この実務経験は厚生労働省の定める施設で5年以上となり、献立の作成や食材の選択、栄養に関する調査や研究など栄養に関する普及向上に携わった場合という決まりがあり、この実務経験の証明のために勤務先から証明書の発行も必要です。
高校在学中に管理栄養士になりたいと思った場合、栄養士養成校もしくは管理栄養士養成校を受験します。
栄養士養成校には専門学校と短期大学、4年制大学のいずれかから選ぶ形になります。
社会人になってから管理栄養士の資格を取得したい場合には、栄養士養成校もしくは管理栄養士養成校へ入学する必要があります。
管理栄養士養成校の場合は、最短で入学から4年で資格を得ることができます。
受験資格さえあれば、独学でも勉強して資格取得が可能ですが、それ以外の場合は必ず栄養士養成校に通う必要があります。
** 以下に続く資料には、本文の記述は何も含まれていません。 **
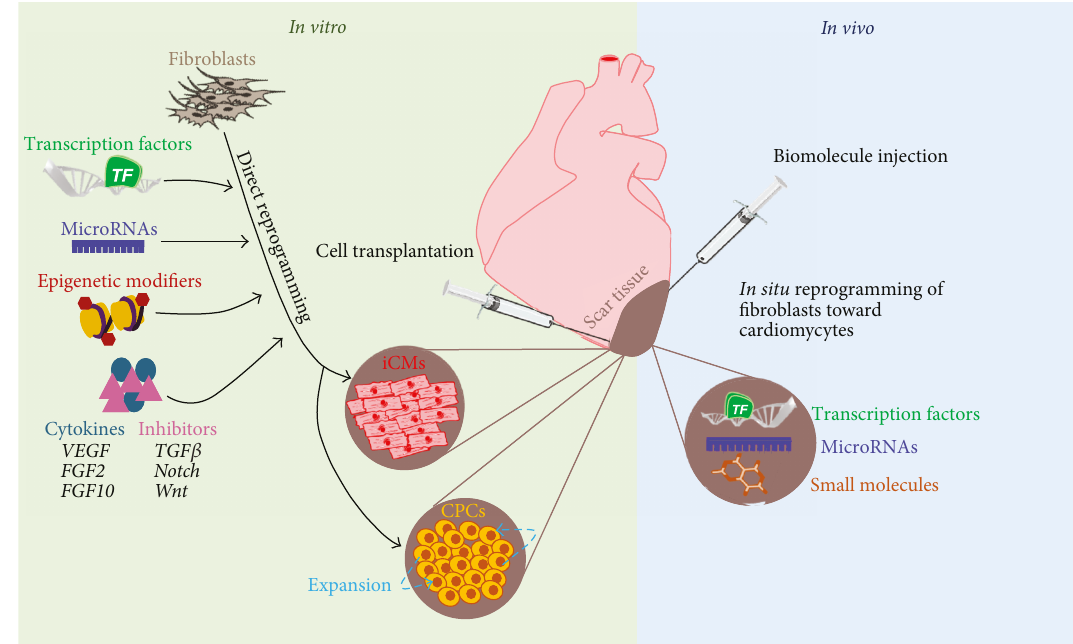
Figure 2: Schematic showing the current and future applications of direct cardiac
社会人になってから学校に通うには難しいと感じるかもしれませんが、管理栄養士になると多くの食に関する知識を身に付けることができます。
管理栄養士にとって欠かせない知識やスキル
管理栄養士になるためには国家試験への合格が必須となりますが、管理栄養士として働くために必要な知識・スキルとはどのようなものがあるのでしょう?
まず、管理栄養士にとって欠かすことができない知識の1つに栄養に関する知識があります。
栄養に関する幅広い知識を持っていることが管理栄養士として活躍するためには、とても大きなポイントになると言えるでしょう。
また、栄養に関する知識だけではなく、美容に関する知識が必要になる場合もあります。
管理栄養士が活躍する場は、栄養に関する専門家としての立場が多くなることが考えられますが、栄養に関する知識だけではなく、管理栄養士にとって欠かせないスキルというものもあるのです。
では、幅広い知識を持つ管理栄養士にとって必要となるスキルにはどのようなものがあるのかも確認していきましょう。
コミュニケーション能力
1つ目は、コミュニケーション能力があるということです。
栄養に関する指導や管理も管理栄養士の仕事の1つになるので、人と話すことが苦手な人や人との関わりを極力避けたい人にはあまり向いていないかもしれません。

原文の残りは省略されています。